Les politiques de relance ont compensé en partie les effets négatifs des excès d’endettement, mais ont également provoqué de l’inflation. Dans cette spirale infernale d’insolvabilité, pourrait-on raisonnablement miser sur une flambée générale de l’inflation afin de résorber ou du moins alléger le fardeau de la dette actuelle ?

L’absorption des dettes privées par le secteur public, des taux de croissance structurellement plus faibles en raison de l’endettement excessif et les plans de relance budgétaire pour compenser la résorption des déficits financiers privés ayant entraîné une augmentation de la dette publique mondiale de plus de USD 25’000 milliards au cours des cinq dernières années. Selon l’OCDE, tous les grands pays ont vu leur dette publique fortement augmenter au cours de cette période, que ce soit par rapport au PIB ou aux recettes fiscales : le Royaume Uni de 47 à 105% du PIB, les Etats Unis de 67 à 110%, la France de 73 à 105% et l’Allemagne de 66 à 88%. Outre l’impact que la hausse de la pression fiscale pourrait avoir sur le taux d’épargne et la croissance actuels, les études menées par la BRI [1] laissent à penser que la croissance économique future potentielle est aussi fortement affectée par l’alourdissement du fardeau de la dette. Une spirale infernale d’insolvabilité s’enclenche alors, la faiblesse de la croissance provoquant un gonflement de la dette qui pèse en retour sur la croissance...

L’inflation aurait ainsi pour impact de redistribuer les richesses des ménages les moins bien lotis vers les ménages les plus privilégiés et d’aggraver des inégalités déjà extrêmes d’un point de vue historique

Au cours de cette période, afin de compenser en partie les effets négatifs des excès d’endettement, les banques centrales des principales économies ont augmente la taille de leur bilan d’environ USD 8’500 milliards, provoquant ainsi leurs propres effets indésirables sous forme d’une flambée de l’inflation. Comme nous l’avions déjà écrit précédemment, une politique de relance d’une telle ampleur crée toujours de l’inflation, que ce soit dans l’économie réelle (inflation des prix à la consommation) - qui reste étonnamment la seule priorité de banquiers centraux malgré les origines monétaires de la crise actuelle - ou dans l’économie monétaire (inflation des prix des actifs financiers). L’inflation provoquée par les plans de relance se repartit entre ces deux secteurs selon l’élasticité relative de l’offre dans chaque secteur (c.-à-d., sa rareté ou son excès relatifs). Dans un monde abondant de capacités, l’inflation des prix à la consommation demeure faible, et les banquiers centraux, au nom de l’assouplissement quantitatif (QE), provoquent à nouveau une inflation galopante des prix des actifs. Les responsables de la politique monétaire pourraient-ils, s’ils le voulaient, résorber, ou du moins alléger, le fardeau de la dette actuel par le biais d’une flambée générale de l’inflation ?

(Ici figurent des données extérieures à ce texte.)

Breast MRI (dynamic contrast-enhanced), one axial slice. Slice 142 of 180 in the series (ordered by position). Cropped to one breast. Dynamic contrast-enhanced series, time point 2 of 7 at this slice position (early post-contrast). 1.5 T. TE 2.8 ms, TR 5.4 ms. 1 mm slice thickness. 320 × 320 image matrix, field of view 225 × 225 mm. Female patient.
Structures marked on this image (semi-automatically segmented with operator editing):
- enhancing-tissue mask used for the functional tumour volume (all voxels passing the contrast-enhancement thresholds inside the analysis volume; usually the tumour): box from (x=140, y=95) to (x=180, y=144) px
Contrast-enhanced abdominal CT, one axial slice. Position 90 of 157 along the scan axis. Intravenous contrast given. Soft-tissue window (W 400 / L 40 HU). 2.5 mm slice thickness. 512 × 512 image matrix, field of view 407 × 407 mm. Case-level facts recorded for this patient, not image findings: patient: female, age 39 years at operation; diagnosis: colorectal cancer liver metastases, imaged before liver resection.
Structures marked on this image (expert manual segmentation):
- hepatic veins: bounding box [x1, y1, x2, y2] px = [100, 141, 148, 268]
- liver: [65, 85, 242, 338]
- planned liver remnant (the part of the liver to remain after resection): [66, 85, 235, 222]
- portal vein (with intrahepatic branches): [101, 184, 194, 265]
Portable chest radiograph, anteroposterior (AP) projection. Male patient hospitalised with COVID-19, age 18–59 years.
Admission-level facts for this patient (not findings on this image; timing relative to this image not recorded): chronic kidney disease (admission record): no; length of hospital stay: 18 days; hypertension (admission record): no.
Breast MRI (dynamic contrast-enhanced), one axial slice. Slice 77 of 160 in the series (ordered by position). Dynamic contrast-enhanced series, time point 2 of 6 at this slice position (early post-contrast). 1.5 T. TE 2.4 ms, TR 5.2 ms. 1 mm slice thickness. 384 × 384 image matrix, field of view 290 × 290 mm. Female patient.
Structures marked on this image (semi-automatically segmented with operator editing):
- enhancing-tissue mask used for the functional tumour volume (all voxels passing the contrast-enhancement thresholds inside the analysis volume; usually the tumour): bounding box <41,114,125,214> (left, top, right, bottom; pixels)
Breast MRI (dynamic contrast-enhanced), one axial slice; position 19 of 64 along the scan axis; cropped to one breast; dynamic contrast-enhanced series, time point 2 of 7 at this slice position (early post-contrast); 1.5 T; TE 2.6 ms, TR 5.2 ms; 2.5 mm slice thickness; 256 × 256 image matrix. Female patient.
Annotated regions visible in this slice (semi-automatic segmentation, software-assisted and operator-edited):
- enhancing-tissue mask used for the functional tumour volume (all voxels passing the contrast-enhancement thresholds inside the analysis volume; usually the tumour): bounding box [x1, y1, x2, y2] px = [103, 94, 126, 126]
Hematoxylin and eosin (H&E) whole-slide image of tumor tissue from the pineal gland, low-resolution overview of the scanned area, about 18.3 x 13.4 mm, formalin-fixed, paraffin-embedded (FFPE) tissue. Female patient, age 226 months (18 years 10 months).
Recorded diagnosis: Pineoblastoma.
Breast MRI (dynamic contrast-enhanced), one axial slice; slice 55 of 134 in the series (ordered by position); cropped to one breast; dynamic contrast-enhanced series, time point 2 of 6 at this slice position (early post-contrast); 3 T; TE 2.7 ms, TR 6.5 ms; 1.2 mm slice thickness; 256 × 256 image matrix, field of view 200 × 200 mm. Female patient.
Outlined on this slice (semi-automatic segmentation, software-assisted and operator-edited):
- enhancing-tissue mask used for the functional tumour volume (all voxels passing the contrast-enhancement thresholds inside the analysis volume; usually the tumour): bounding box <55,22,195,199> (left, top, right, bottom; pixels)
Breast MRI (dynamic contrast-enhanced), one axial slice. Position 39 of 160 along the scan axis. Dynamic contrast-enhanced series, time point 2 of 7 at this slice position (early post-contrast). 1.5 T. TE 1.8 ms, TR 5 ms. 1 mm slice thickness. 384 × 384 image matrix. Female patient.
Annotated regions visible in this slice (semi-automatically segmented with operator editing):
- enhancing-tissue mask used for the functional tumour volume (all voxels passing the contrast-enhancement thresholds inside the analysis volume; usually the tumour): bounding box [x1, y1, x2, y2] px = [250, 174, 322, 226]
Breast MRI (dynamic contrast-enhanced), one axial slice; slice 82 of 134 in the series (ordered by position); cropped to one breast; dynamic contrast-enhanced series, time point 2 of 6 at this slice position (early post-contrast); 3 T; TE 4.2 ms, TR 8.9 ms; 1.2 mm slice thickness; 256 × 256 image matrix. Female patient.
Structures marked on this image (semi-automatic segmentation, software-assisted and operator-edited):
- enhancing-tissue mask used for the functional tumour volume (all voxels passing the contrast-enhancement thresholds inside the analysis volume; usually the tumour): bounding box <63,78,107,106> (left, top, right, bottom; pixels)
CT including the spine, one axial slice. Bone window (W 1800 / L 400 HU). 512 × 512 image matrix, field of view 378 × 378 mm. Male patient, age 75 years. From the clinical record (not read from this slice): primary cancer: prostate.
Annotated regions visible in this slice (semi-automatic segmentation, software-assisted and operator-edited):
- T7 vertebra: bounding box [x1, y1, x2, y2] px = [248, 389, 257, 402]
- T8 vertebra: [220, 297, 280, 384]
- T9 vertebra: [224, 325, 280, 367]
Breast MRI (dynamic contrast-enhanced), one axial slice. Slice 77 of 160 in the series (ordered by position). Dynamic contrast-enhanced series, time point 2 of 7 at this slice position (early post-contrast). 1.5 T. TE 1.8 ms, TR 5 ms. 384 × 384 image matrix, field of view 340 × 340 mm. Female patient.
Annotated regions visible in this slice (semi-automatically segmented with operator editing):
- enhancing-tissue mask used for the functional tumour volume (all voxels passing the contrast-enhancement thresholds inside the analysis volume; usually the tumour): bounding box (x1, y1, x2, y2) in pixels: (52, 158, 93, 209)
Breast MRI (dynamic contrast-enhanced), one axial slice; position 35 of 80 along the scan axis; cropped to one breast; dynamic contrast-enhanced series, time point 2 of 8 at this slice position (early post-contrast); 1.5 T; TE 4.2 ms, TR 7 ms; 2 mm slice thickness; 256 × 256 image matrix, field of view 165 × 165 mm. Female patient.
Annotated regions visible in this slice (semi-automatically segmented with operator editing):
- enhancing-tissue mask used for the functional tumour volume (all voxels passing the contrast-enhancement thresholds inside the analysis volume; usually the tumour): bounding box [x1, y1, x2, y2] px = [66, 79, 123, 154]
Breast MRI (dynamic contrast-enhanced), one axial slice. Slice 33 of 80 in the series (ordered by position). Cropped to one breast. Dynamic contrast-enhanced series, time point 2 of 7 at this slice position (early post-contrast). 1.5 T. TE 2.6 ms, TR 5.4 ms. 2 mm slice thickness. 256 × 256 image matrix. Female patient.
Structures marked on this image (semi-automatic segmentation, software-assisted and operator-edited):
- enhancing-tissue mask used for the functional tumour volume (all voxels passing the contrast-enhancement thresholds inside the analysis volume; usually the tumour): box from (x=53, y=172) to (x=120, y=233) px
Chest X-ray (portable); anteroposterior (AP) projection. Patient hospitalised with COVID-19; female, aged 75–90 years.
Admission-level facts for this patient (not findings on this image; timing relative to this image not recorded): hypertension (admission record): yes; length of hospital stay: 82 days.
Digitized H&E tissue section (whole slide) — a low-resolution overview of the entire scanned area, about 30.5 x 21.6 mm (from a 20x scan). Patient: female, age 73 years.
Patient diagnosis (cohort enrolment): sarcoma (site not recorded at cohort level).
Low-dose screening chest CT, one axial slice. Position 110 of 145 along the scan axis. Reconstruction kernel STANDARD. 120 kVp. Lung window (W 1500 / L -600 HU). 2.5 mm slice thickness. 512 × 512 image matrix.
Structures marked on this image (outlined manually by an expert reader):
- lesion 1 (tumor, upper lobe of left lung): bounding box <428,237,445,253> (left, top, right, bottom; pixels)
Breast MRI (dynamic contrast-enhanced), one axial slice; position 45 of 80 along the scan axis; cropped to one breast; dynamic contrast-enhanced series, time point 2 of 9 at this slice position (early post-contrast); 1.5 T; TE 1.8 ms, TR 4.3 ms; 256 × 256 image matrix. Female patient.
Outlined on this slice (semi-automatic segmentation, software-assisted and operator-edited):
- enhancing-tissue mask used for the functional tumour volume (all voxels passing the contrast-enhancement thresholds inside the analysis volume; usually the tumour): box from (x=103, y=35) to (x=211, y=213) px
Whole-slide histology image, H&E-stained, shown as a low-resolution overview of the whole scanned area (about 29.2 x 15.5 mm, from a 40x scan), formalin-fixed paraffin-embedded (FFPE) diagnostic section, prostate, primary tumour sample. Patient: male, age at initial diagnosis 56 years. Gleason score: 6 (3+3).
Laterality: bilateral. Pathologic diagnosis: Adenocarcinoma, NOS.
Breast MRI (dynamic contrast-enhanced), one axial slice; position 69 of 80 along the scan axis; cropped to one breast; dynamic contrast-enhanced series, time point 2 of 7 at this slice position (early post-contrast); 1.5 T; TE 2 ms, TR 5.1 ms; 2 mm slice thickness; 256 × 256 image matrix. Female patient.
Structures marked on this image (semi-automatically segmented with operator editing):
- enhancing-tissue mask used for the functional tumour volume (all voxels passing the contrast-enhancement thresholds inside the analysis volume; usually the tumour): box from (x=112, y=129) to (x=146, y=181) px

Si l’on suppose que les banquiers centraux soient même en mesure d’atteindre un tel objectif, les dettes nominales pourraient effectivement être effacées par l’inflation, moyennant toutefois des dommages collatéraux significatifs. Sur la base des données de l’enquête sur les finances des ménages américains, le graphique ci-dessous montre le niveau médian d’endettement par centile de revenu (p. ex. : les 10% des ménages les plus riches détiennent USD 267’200 de dette, contre seulement USD 10’100 pour les 20% les plus pauvres).

L’inflation avantagerait clairement les personnes se trouvant dans la fourchette supérieure par le biais d’une réduction des charges fiscales implicites et de l’impact sur la dette personnelle. Le graphique ci-dessous montre la part médiane d’actions détenues par les ménages : Les 10% des ménages les plus riches détiennent USD 267’500 en actions, soit une part supérieure à tous les autres centiles réunis. Les 10% des ménages les plus riches détiennent 51% de leurs actifs financiers sous forme d’actions, contre un pourcentage médian de 35% pour les 40% des ménages les moins riches.

Ce sont les fameux 47% d’« assistés » de Mitt Romney, et leurs homologues dans les autres pays, qui supportent le fardeau de l’austérité budgétaire et qui souffriraient le plus de l’inflation du fait de la baisse des revenus réels. Il serait plus facile, et bien moins néfaste sur le plan social, de simplement restructurer la dette publique.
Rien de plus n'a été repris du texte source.